DIRECTIONS FOR THIS TASK: Copy out the records below, changing every "photograph" to "image" and keeping everything else the same. Leave the pictures out of your copy.

DATA SECTION:
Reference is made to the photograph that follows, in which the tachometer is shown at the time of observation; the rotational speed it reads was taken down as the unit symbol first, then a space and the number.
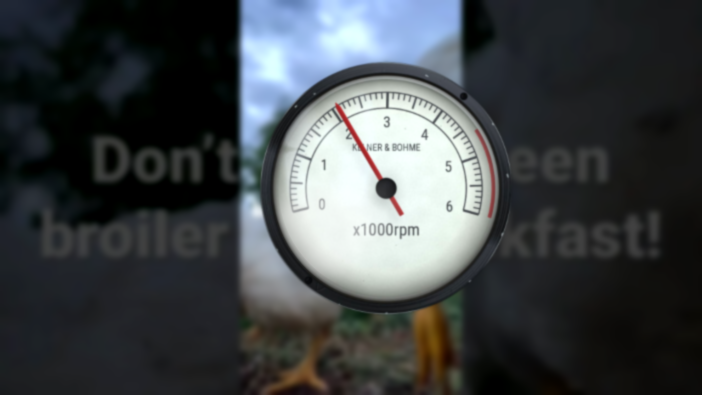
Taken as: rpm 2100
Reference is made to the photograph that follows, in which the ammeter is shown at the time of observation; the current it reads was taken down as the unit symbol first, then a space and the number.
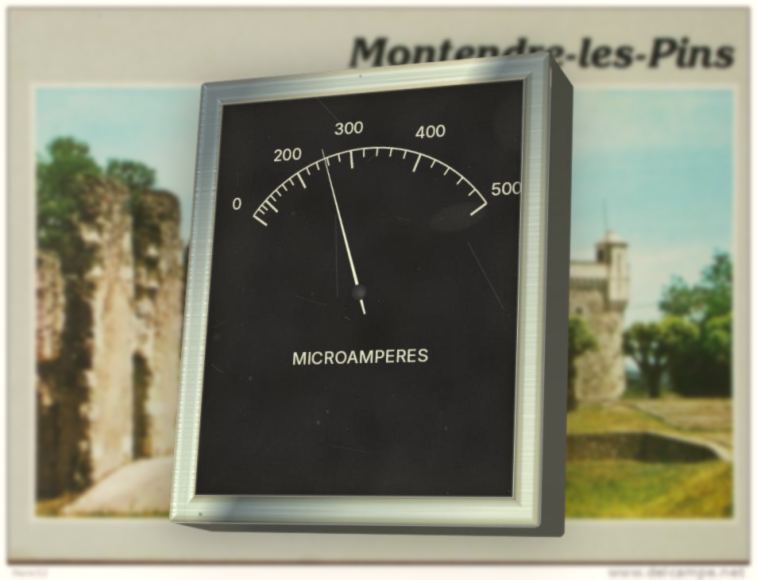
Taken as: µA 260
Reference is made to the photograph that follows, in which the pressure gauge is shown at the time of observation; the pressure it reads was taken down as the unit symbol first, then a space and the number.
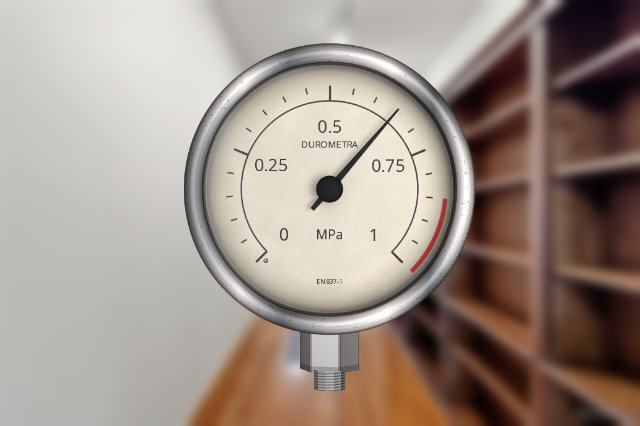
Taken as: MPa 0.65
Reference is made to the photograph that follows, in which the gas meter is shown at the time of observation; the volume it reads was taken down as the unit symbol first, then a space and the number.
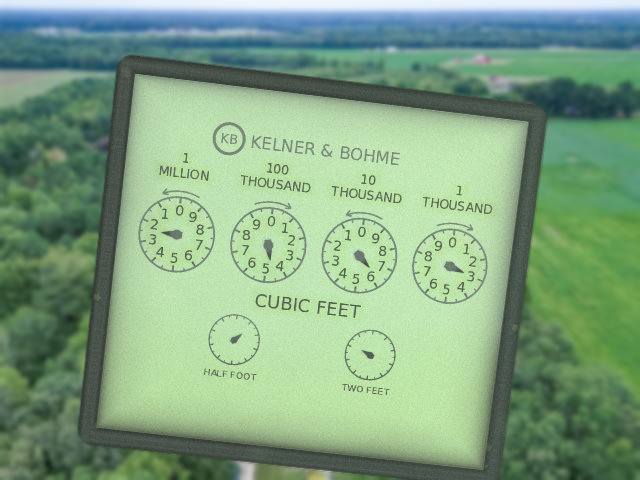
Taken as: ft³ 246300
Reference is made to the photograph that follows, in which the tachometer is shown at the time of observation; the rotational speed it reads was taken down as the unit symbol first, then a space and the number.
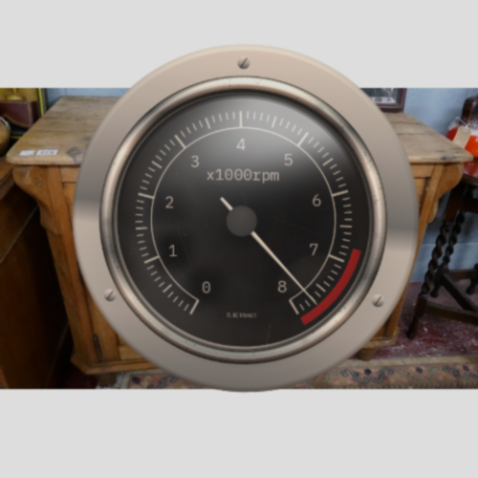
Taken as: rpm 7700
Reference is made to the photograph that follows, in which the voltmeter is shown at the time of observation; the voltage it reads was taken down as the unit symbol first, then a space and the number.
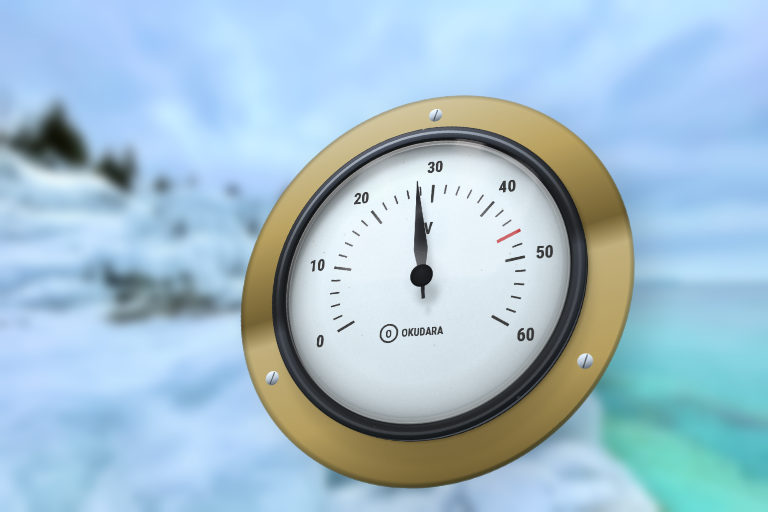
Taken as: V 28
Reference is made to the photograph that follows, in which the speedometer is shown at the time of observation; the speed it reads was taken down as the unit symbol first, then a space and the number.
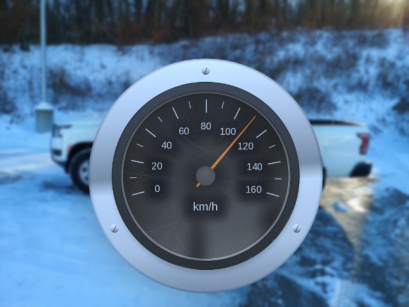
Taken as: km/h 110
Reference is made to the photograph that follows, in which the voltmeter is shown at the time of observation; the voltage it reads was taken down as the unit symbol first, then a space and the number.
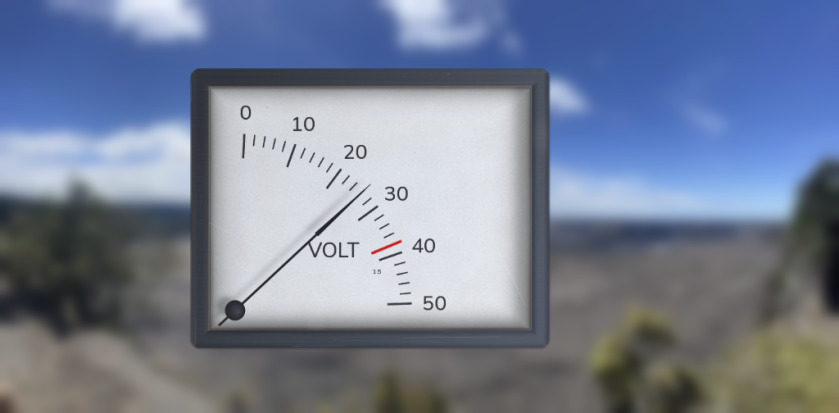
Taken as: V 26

RESPONSE TO THE TASK:
Reference is made to the image that follows, in which the tachometer is shown at the time of observation; the rotational speed it reads was taken down as the unit symbol first, then a space and the number.
Taken as: rpm 2100
Reference is made to the image that follows, in which the ammeter is shown at the time of observation; the current it reads was taken down as the unit symbol first, then a space and the number.
Taken as: µA 260
Reference is made to the image that follows, in which the pressure gauge is shown at the time of observation; the pressure it reads was taken down as the unit symbol first, then a space and the number.
Taken as: MPa 0.65
Reference is made to the image that follows, in which the gas meter is shown at the time of observation; the volume it reads was taken down as the unit symbol first, then a space and the number.
Taken as: ft³ 246300
Reference is made to the image that follows, in which the tachometer is shown at the time of observation; the rotational speed it reads was taken down as the unit symbol first, then a space and the number.
Taken as: rpm 7700
Reference is made to the image that follows, in which the voltmeter is shown at the time of observation; the voltage it reads was taken down as the unit symbol first, then a space and the number.
Taken as: V 28
Reference is made to the image that follows, in which the speedometer is shown at the time of observation; the speed it reads was taken down as the unit symbol first, then a space and the number.
Taken as: km/h 110
Reference is made to the image that follows, in which the voltmeter is shown at the time of observation; the voltage it reads was taken down as the unit symbol first, then a space and the number.
Taken as: V 26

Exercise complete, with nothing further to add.